The Ga. 211 project almost didn’t make Hall’s list. Officials added it at the last minute, after pulling the widening of Browns Bridge Road from McEver Road to Forsyth County.

“Ga. 211 would connect two new four-lane (roads) and the new hospital, (and) that will be a model for transportation planning,” Tom Oliver, chairman of the Hall County Board of Commissioners, said at the time in justifying the move.

Oliver, along with Ruth Bruner, Gainesville’s mayor at the time, served on the Georgia Mountains Transportation Roundtable, which set the projects list last summer for the July 31 vote.

The sales tax has had plenty of detractors, with many saying it will hurt those with fixed incomes and that the still-feeble economy can’t absorb what is being called the “largest tax increase in Georgia history.”

Bruce Hallowell, a Clarkesville resident who lived in Hall for many years, has said he believes — as many opponents do — that the tax would violate home rule of cities and counties.

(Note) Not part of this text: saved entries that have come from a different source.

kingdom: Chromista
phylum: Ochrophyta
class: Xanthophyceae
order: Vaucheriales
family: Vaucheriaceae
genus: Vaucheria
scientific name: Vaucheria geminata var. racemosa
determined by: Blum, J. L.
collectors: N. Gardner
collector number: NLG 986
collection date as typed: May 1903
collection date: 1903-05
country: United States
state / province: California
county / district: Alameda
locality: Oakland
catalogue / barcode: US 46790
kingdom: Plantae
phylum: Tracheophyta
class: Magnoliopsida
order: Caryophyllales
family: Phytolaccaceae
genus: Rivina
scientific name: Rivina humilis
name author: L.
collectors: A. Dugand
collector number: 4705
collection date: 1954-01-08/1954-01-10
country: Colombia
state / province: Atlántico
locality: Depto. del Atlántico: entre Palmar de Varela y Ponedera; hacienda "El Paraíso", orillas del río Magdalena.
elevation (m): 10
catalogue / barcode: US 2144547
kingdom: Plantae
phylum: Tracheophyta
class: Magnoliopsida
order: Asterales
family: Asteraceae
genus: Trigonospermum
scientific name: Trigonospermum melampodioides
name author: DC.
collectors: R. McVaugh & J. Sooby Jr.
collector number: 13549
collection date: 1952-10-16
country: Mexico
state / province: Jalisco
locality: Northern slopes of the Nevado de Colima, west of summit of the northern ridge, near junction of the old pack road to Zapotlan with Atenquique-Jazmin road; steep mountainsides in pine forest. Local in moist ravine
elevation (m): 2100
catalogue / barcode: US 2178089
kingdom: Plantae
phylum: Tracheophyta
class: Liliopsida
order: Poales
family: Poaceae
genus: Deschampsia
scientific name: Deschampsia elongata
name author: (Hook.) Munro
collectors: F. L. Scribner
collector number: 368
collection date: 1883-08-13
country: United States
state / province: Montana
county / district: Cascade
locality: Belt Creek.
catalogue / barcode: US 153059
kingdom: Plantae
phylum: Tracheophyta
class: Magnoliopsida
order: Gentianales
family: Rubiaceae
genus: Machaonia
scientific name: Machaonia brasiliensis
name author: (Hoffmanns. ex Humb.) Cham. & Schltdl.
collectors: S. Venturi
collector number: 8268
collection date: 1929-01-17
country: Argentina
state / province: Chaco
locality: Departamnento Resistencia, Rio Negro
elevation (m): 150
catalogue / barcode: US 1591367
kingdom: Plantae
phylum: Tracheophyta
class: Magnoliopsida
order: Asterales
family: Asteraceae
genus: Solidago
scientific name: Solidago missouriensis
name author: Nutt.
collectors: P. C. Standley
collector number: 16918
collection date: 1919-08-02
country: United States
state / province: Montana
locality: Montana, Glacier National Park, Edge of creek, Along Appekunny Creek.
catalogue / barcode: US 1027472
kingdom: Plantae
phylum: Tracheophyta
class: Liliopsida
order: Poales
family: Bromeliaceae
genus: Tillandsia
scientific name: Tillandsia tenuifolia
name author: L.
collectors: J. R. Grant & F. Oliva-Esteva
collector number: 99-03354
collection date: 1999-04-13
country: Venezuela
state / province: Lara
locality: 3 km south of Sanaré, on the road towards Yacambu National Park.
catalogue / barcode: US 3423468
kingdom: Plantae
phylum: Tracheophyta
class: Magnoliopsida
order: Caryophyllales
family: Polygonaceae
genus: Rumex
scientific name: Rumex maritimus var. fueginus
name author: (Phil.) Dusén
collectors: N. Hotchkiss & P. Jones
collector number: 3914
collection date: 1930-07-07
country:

“There are several attorneys contending this is unconstitutional and will file suit on this issue,” he said.

If the sales tax doesn’t pass in either the Georgia Mountains or Northeast Georgia regions, “the timeline for widening Ga. 211 ... is 2030 or longer,” said Teri Pope, spokeswoman for the DOT’s District 1, which includes Hall.

She did say that, regardless, Halverson Development, a major land owner off Ga. 211, “wants to widen 211 to the side they own, so they would donate the property and pay construction costs.”

“That section is the only part of the widening of the corridor that could occur if (the sales tax) does not pass,” Pope said.